3.XI.10
Yo nací en una tierra donde los olivos levantaban sus ramas hacia el sol y celebraban el cielo azul y el viento agitando sus hojas verdes, plateadas. Vengo de una tierra roja cuarteada por el sol y surcada con las manos y con la fuerza del trabajo. A veces las nubes se enredaban en las copas cuando recogíamos la oliva, haciendo nudos blancos de algodón, y los jornaleros teníamos que azotarlas con varas para poder seguir trabajando. Si subías con las cabras al cerro veías las montañas peinadas de olivares y pensaba que la virgen las peinaba al llegar la primavera, aseándolas para los trabajadores del campo. Los valles en verano eran amarillos por las hierbas secas y rojos por los terrones de tierra, con algunas rocas porosas y grises plantadas aquí y allá. Hollábamos canales sacándole brazos al río y este corría frío desde las coronas de las montañas.
A veces el cielo fruncía el ceño y nos arrojaba las tormentas, aunque los mayores que conocía siempre decían que eran una bendición. Por eso me alegraba de verlas venir desde el cuello del valle, lejanas y enojadas, creando cortinas de agua que te impedían ver, más allá, los pueblos. Cuando llovía yo solía cerrar los ojos para notar el calor de la tierra, el que te sube por las plantas de los pies y te hace crecer raíces en vez de dedos. Escuchaba el viento y las canciones que traía desde lejos, hablando de rayos y centellas, de truenos y relámpagos.
¿Habéis descansado alguna vez debajo de un olivo? ¿Habéis acariciado su corteza rugosa como si fuese un animal vivo? ¿Y las hojas? ¿Alguna vez las tomasteis entre los dedos como si fuese el más delicado de los tesoros? ¿las volteasteis para ver como de un verde intenso pasaban a la plata de la luz del sol? ¿las habéis visto recortadas contra un cielo ancho y azul? Mi tierra tiene los cielos más anchos e intensos que nunca podréis ver. Te llenan los ojos de luz. Son una bendición.
Mi madre, de pequeño, me decía que si tenía cualquier problema, que le rogara al cielo para pedirle clemencia. Ella, siempre vestida de negro, solía arrodillarse en el suelo para rezar por nosotros.
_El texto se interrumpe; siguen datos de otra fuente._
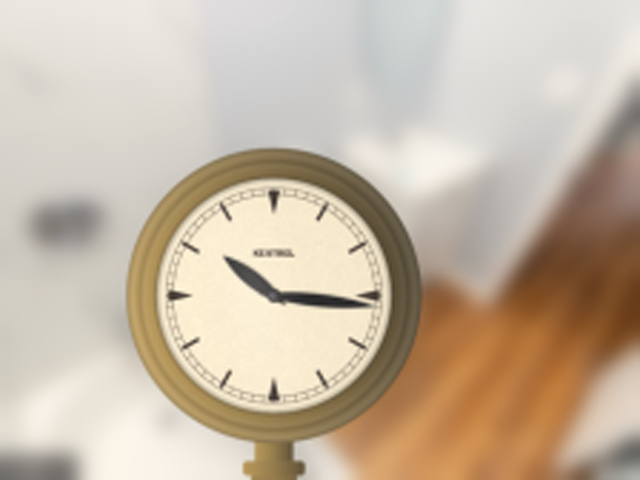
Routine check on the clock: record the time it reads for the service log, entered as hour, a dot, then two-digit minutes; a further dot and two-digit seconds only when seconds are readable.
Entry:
10.16
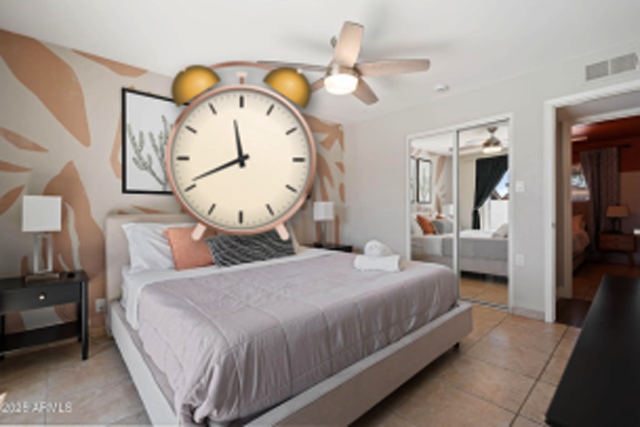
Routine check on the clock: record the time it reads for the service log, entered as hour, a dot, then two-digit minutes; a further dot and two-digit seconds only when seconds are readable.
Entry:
11.41
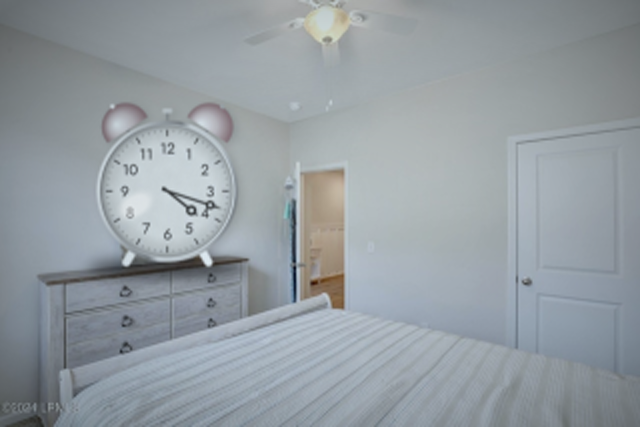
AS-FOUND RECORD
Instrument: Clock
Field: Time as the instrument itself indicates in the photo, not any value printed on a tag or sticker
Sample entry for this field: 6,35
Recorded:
4,18
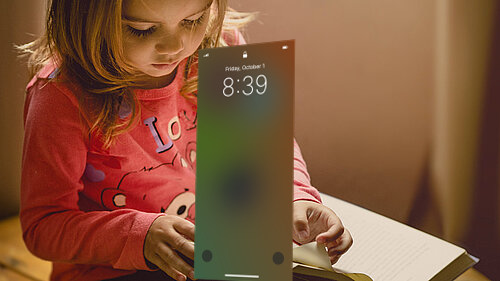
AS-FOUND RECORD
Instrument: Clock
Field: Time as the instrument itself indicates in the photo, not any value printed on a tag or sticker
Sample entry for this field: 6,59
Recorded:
8,39
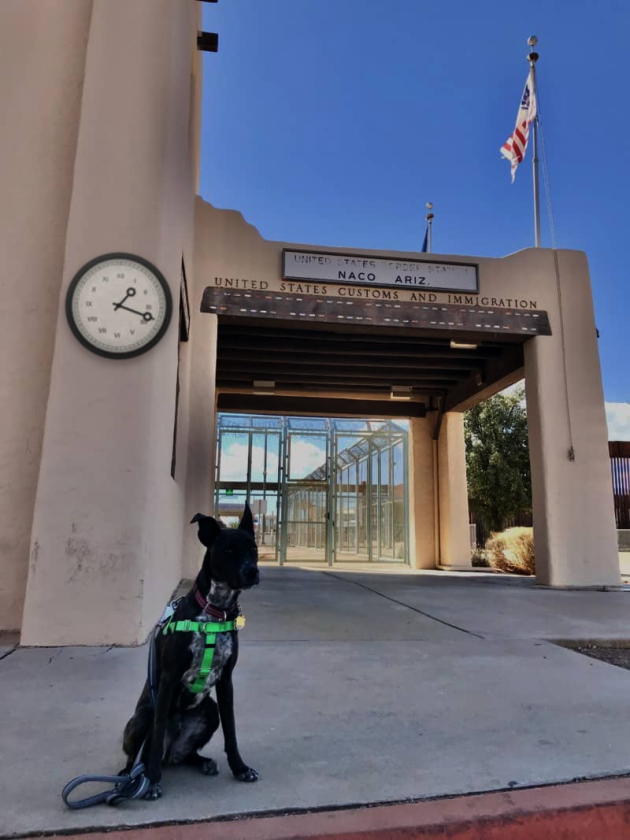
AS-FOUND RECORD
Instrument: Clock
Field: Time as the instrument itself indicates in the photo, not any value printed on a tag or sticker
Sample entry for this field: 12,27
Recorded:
1,18
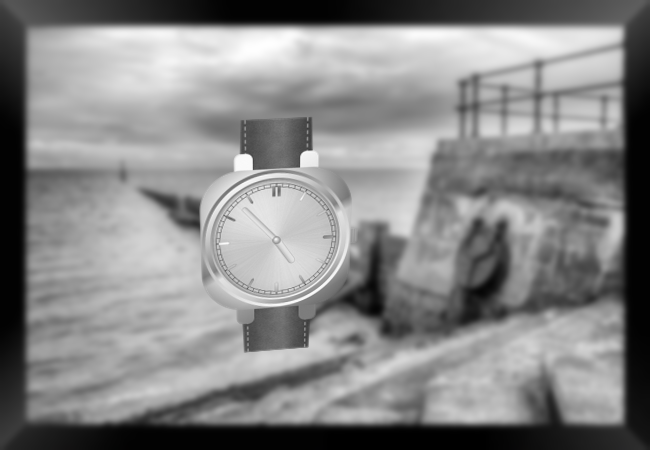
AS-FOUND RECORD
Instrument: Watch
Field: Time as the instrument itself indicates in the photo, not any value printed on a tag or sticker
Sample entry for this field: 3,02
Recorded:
4,53
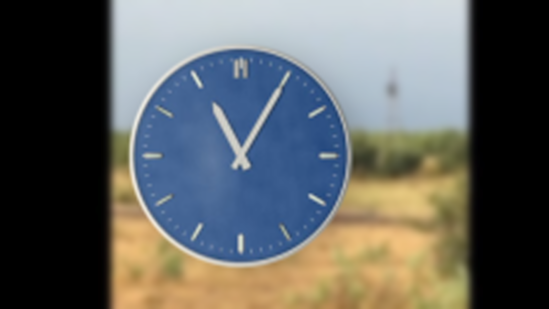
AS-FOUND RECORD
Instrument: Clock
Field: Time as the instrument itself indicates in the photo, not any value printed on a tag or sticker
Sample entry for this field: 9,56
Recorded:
11,05
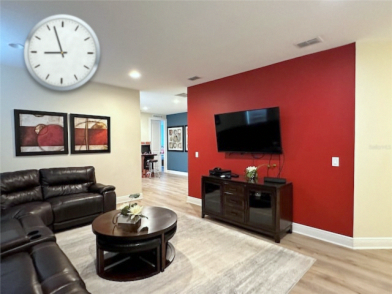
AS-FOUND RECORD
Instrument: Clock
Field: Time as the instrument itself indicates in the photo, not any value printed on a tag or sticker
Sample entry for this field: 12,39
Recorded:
8,57
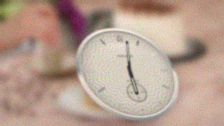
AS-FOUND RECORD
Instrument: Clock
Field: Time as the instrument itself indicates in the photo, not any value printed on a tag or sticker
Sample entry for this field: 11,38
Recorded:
6,02
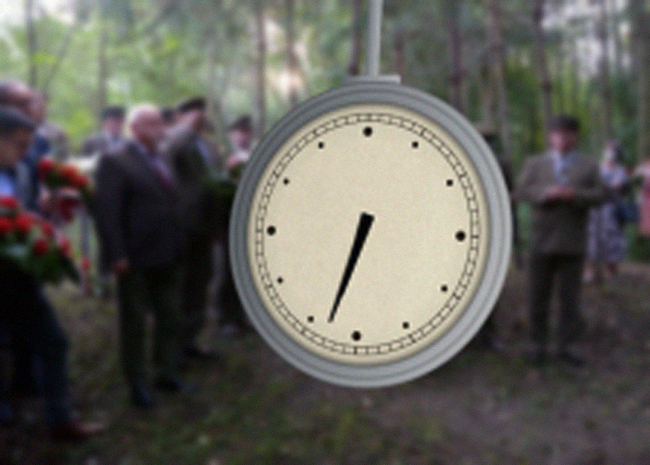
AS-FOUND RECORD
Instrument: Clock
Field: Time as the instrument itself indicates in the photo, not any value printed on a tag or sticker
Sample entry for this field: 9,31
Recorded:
6,33
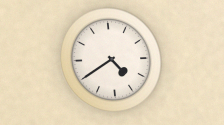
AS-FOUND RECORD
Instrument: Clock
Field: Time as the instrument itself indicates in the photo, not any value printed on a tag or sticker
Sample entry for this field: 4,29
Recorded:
4,40
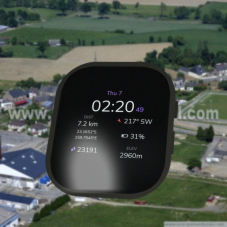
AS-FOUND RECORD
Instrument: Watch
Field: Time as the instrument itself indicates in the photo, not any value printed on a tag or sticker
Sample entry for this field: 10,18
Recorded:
2,20
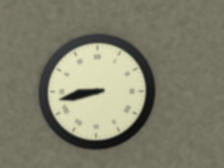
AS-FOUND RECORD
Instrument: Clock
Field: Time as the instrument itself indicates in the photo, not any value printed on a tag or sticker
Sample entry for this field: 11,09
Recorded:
8,43
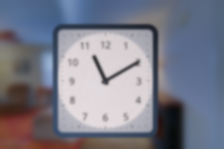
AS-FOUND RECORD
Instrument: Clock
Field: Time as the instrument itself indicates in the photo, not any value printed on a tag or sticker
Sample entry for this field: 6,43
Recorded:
11,10
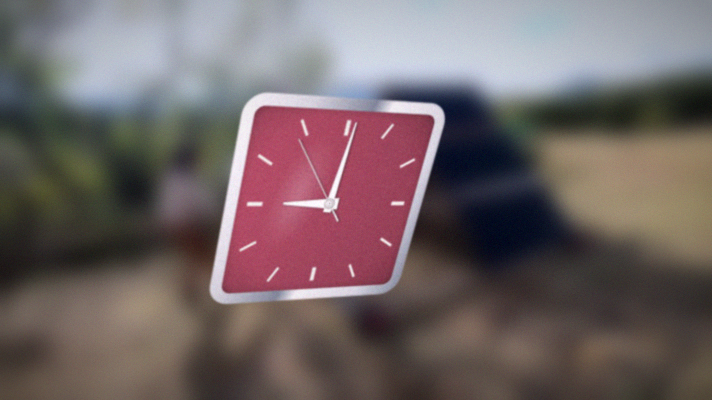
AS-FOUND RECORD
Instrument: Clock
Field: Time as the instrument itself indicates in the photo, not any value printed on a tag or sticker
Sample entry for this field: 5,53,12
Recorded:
9,00,54
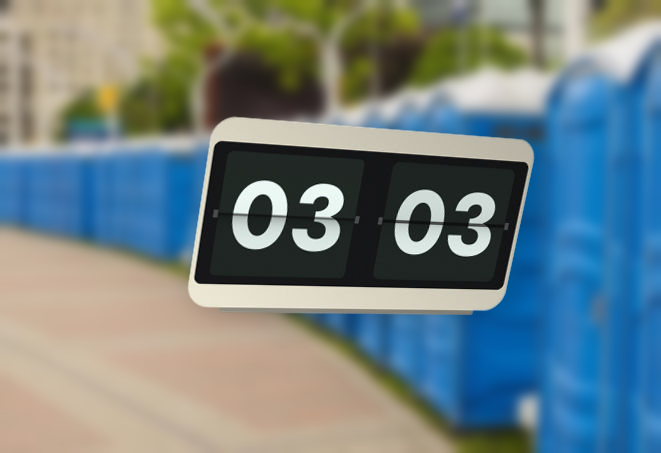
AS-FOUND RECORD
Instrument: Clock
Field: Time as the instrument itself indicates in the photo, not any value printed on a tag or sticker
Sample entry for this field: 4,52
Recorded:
3,03
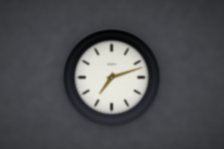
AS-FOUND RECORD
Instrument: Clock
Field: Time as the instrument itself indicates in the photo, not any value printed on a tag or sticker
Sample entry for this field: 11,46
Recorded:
7,12
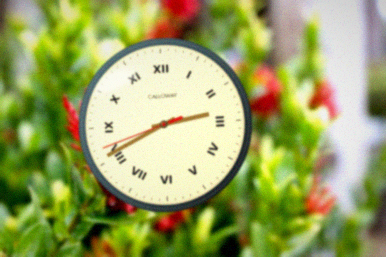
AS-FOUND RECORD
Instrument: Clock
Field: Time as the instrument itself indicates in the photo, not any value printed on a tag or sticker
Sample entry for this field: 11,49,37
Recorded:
2,40,42
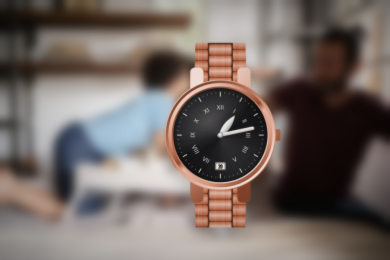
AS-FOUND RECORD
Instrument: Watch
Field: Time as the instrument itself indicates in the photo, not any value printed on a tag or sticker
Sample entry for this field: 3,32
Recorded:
1,13
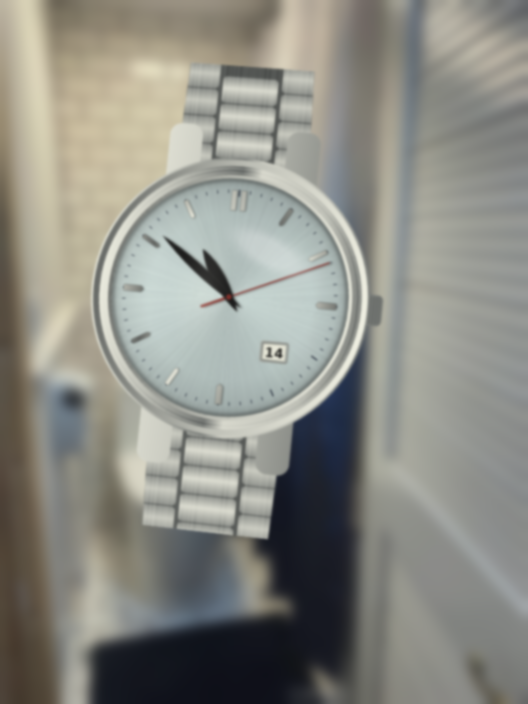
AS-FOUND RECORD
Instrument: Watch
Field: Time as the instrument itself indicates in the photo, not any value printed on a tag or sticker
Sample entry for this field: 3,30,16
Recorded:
10,51,11
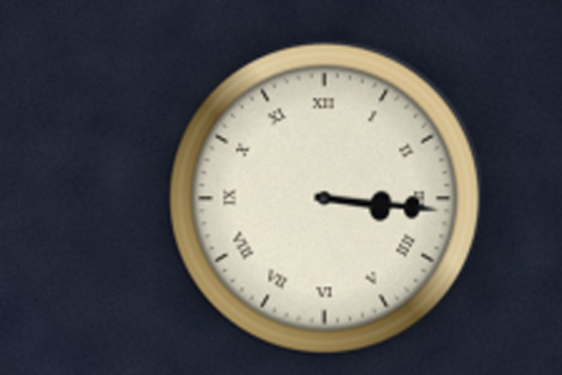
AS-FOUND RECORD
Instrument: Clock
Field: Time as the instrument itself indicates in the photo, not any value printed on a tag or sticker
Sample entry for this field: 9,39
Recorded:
3,16
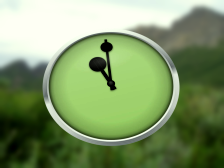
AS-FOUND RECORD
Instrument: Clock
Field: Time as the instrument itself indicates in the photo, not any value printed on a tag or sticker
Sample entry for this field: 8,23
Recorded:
10,59
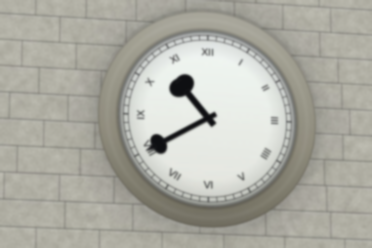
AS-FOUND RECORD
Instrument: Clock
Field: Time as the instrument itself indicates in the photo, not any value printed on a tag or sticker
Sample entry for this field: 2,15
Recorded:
10,40
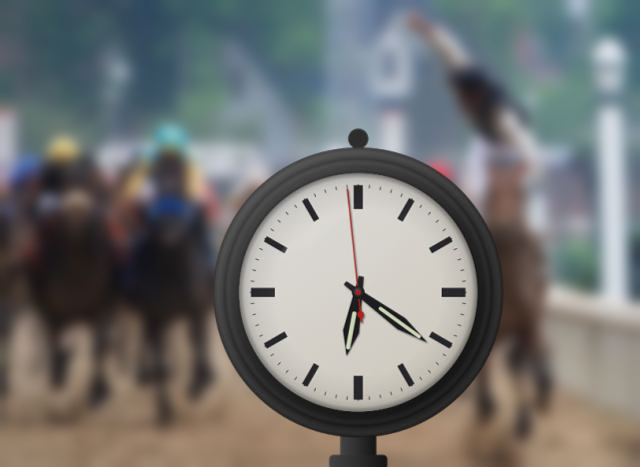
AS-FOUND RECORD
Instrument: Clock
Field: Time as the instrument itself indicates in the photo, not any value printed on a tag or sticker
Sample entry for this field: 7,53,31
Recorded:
6,20,59
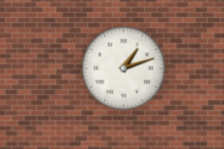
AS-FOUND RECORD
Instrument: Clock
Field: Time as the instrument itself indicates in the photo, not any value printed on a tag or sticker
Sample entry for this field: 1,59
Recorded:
1,12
Yo creía que le pedía favores a ese cielo inmenso que se colaba por el ventanuco de su habitación, el que nos daba buenas cosechas o nos castigaba con el frío y la nieve en invierno. Con los años entendí que ella rogaba a un Dios que me es ajeno, pero aún así, a pesar de los rigores de mi vida, yo seguí orando al cielo azul de mi infancia, al cielo enrejado que se colaba entre las hojas de las olivas en verano.
Mas tarde, con el dolor de los años, pediría a los olivos que rogasen por mi.